Unfortunately, the agent feature is not supported on Windows because the framework used by fault to interact with LLM does not support that platform.

Experimental feature

This feature is still experimental and is subject to change. Dealing with LLM requires accepting a level of fuzzyness and adjustments. Engineering is still very much a human endeavour!

Review a Python Web Application

In this scenario we take a very basic Python application, using the FastAPI and SQLAlchemy (sqlite) libraries. We want to learn what we can from this application.

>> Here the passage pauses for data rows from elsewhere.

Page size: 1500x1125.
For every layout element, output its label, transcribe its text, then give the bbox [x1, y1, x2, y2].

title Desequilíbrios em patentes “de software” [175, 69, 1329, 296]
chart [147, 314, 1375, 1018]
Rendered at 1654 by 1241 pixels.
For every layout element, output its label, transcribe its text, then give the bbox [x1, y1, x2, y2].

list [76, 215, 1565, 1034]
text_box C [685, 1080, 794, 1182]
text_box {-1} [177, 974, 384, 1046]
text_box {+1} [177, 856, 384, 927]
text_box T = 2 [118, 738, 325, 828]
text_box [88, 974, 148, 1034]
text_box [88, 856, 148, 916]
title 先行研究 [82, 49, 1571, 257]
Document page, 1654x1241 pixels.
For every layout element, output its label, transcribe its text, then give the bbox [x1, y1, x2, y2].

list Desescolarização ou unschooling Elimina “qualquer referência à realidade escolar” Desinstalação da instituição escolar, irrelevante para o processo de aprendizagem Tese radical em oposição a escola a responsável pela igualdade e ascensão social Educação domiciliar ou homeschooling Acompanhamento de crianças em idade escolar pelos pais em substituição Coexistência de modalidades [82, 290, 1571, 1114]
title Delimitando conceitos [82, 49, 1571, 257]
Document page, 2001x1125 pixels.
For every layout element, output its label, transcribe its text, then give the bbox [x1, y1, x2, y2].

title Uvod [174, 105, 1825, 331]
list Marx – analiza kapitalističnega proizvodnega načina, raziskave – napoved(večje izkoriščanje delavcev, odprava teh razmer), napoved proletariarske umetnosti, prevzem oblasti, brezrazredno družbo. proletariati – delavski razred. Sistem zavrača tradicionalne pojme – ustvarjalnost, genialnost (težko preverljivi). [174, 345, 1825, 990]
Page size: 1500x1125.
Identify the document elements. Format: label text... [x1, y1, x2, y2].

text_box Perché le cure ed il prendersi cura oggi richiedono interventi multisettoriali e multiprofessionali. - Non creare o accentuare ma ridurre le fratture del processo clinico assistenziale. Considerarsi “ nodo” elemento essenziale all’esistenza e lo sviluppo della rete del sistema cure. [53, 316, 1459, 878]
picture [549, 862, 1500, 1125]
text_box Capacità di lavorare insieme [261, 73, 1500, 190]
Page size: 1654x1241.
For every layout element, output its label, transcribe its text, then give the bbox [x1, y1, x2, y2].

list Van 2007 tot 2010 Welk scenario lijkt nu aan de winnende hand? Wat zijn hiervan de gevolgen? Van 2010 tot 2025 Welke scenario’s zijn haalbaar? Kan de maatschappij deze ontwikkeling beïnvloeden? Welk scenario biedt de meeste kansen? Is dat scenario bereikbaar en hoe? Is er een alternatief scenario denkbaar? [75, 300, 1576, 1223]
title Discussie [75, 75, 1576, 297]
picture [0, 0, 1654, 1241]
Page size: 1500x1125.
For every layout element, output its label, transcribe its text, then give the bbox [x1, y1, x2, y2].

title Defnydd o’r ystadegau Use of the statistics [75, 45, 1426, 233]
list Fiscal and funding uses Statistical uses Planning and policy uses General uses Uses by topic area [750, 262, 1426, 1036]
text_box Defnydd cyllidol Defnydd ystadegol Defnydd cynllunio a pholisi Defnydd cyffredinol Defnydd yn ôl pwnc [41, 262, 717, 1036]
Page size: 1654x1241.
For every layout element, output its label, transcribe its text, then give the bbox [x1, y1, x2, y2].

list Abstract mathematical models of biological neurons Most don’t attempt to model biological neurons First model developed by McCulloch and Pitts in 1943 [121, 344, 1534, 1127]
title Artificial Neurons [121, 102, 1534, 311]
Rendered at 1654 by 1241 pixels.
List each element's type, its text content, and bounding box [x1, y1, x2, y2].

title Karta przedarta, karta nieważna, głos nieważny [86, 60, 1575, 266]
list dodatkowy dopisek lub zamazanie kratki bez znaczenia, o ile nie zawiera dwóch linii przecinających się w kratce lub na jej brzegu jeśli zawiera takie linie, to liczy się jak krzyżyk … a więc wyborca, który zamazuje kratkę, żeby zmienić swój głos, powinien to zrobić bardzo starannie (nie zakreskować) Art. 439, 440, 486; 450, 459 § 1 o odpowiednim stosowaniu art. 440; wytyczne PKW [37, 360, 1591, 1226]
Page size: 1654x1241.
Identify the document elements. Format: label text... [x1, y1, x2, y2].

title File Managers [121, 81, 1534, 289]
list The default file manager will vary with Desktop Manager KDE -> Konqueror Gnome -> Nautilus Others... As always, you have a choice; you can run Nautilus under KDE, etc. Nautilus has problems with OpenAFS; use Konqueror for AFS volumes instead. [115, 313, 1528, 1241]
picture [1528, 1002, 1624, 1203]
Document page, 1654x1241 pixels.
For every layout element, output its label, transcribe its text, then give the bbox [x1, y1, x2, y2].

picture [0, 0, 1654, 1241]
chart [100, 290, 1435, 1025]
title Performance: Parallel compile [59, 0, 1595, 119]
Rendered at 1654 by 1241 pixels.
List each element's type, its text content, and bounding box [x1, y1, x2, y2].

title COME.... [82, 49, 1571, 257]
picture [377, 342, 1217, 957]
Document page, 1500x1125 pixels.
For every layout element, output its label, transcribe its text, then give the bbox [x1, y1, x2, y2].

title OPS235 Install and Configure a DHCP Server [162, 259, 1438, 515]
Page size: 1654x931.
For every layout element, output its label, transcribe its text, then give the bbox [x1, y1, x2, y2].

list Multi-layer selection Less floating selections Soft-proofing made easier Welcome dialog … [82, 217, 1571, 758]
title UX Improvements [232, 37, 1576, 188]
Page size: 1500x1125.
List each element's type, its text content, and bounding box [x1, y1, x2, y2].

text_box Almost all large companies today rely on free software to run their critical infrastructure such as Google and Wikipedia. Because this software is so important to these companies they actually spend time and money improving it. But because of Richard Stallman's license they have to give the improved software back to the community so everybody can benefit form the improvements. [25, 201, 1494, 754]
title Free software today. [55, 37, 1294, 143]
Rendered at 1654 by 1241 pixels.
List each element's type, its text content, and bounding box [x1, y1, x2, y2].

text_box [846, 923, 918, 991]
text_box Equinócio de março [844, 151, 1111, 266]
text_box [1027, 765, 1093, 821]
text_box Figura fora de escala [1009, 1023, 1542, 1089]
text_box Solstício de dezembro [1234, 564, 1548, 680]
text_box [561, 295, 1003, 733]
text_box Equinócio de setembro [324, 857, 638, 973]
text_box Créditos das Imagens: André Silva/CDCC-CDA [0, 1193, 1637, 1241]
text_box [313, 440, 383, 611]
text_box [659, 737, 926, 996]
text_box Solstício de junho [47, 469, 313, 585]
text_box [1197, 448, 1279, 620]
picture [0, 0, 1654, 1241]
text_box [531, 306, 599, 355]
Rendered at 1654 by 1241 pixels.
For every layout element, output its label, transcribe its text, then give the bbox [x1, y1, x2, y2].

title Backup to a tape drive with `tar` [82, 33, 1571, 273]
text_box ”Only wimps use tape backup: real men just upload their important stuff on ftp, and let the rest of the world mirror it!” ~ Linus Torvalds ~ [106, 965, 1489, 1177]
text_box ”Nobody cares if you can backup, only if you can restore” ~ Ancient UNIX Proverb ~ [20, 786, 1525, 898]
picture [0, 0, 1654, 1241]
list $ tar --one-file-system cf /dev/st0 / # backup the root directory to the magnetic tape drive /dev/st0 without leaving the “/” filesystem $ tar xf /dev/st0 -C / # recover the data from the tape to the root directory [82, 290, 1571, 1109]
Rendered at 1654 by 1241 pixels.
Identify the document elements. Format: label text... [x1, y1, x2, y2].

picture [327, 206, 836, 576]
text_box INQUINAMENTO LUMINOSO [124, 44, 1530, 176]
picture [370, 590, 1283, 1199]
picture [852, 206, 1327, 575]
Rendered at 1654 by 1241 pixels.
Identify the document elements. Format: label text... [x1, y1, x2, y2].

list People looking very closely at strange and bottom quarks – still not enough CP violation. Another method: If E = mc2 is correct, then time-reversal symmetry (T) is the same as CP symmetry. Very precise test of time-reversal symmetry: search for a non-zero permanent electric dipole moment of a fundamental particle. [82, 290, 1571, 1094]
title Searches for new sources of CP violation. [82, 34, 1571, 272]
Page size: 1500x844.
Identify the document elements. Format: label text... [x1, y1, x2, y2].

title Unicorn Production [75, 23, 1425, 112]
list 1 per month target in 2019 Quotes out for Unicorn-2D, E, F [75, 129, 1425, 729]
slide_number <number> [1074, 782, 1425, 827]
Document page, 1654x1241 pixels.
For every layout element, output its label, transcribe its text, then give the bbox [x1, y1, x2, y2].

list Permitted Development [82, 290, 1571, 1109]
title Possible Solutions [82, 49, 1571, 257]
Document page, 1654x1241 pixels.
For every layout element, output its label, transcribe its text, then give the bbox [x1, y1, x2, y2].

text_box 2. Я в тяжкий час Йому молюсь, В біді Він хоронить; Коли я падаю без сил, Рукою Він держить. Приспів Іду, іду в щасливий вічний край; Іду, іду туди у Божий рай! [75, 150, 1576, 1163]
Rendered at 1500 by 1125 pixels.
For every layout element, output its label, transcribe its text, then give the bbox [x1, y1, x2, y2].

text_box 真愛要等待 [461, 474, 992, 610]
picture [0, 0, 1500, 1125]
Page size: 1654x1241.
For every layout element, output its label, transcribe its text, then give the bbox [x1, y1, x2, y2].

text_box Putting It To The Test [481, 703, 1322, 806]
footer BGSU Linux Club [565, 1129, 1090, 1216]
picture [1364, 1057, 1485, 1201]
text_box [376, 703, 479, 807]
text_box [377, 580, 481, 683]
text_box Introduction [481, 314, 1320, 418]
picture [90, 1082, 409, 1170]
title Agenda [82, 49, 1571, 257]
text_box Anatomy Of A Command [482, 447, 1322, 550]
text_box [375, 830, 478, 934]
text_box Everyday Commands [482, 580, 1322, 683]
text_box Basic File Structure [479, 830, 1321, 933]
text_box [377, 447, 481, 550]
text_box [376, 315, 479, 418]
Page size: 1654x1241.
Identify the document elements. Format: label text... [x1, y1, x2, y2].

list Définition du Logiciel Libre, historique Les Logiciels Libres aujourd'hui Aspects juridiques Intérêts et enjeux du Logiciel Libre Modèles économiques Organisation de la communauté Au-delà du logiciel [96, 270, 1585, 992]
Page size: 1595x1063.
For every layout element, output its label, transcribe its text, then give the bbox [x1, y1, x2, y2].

  • Source code of the application

    webapp/app.py
    #!/usr/bin/env -S uv run --script
    
    # /// script
    # dependencies = [
    #   "uvicorn",
    #   "fastapi[standard]",
    #   "sqlalchemy"
    # ]
    # ///
    
    ###############################################################################
    #
    # Very basic application that expose a couple of endpoints that you can
    # use to test fault.
    # Once you have installed `uv` https://docs.astral.sh/uv/, simply run the
    # application as follows:
    # 
    # uv run --script app.py
    #
    ###############################################################################
    from typing import Annotated
    
    import uvicorn
    from fastapi import FastAPI, HTTPException, Depends, status, Body
    from sqlalchemy import create_engine, Column, Integer, String
    from sqlalchemy.orm import declarative_base, sessionmaker, Session
    from sqlalchemy.exc import SQLAlchemyError
    
    
    ###############################################################################
    # Database configuration
    ###############################################################################
    engine = create_engine("sqlite:///./test.db")
    SessionLocal = sessionmaker(autocommit=False, autoflush=False, bind=engine)
    Base = declarative_base()
    
    
    ###############################################################################
    # Data model
    ###############################################################################
    class User(Base):
        __tablename__ = "users"
    
        id = Column(Integer, primary_key=True, index=True)
        name = Column(String, index=True)
        password = Column(String)
    
    Base.metadata.create_all(bind=engine)
    
    
    ###############################################################################
    # Dependency injection
    ###############################################################################
    def get_db():
        db = SessionLocal()
        try:
            yield db
        finally:
            db.close()
    
    
    ###############################################################################
    # Our application
    ###############################################################################
    app = FastAPI(servers=[{"url": "http://localhost:9090"}])
    
    
    @app.get("/")
    async def index() -> dict[str, str]:
        return {"message": "Hello, World!"}
    
    
    @app.post("/users/")
    async def create_user(
        name: Annotated[str, Body()],
        password: Annotated[str, Body()],
        db: sessionmaker[Session] = Depends(get_db)
    ):
        db_user = User(name=name, password=password)
        db.add(db_user)
        db.commit()
        db.refresh(db_user)
    
        return db_user
    
    
    @app.get("/users/{user_id}")
    async def read_user(
        user_id: int, db: sessionmaker[Session] = Depends(get_db)
    ):
        try:
            user = db.query(User).filter(User.id == user_id).first()
            if user is None:
                raise HTTPException(status_code=status.HTTP_404_NOT_FOUND)
            return user
        except SQLAlchemyError as e:
            raise HTTPException(status_code=status.HTTP_500_INTERNAL_SERVER_ERROR)
    
    
    if __name__ == "__main__":
        uvicorn.run("app:app", port=9090)
    

    You may now install the dependencies to run it:

    pip install fastapi[standard] sqlalchemy uvicorn
    
    uv tool install fastapi[standard] sqlalchemy uvicorn
    

    Finally, run the application as follows:

    cd webapp
    fastapi dev --port 9090
    

    This application has only a couple of endpoints is purposefully not optimised.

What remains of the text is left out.